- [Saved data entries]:
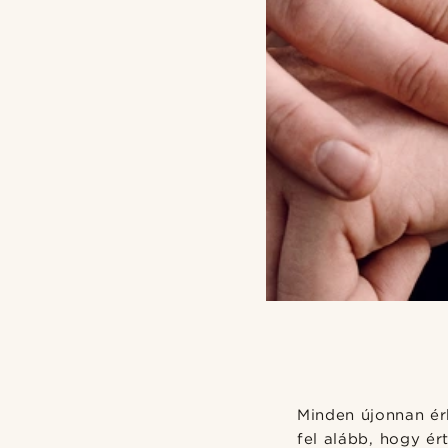
Minden újonnan ér
fel alább, hogy ér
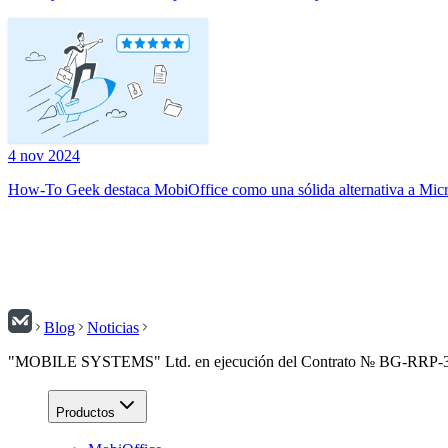
4 nov 2024
How-To Geek destaca MobiOffice como una sólida alternativa a Micr
Blog
Noticias
"MOBILE SYSTEMS" Ltd. en ejecución del Contrato № BG-RRP-3.004
Productos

- [What this task involves]:
Please restate each entry exactly, but drop any picture it holds.

- [Response to this task]:
Minden újonnan ér
fel alább, hogy ér
4 nov 2024
How-To Geek destaca MobiOffice como una sólida alternativa a Micr
Blog
Noticias
"MOBILE SYSTEMS" Ltd. en ejecución del Contrato № BG-RRP-3.004
Productos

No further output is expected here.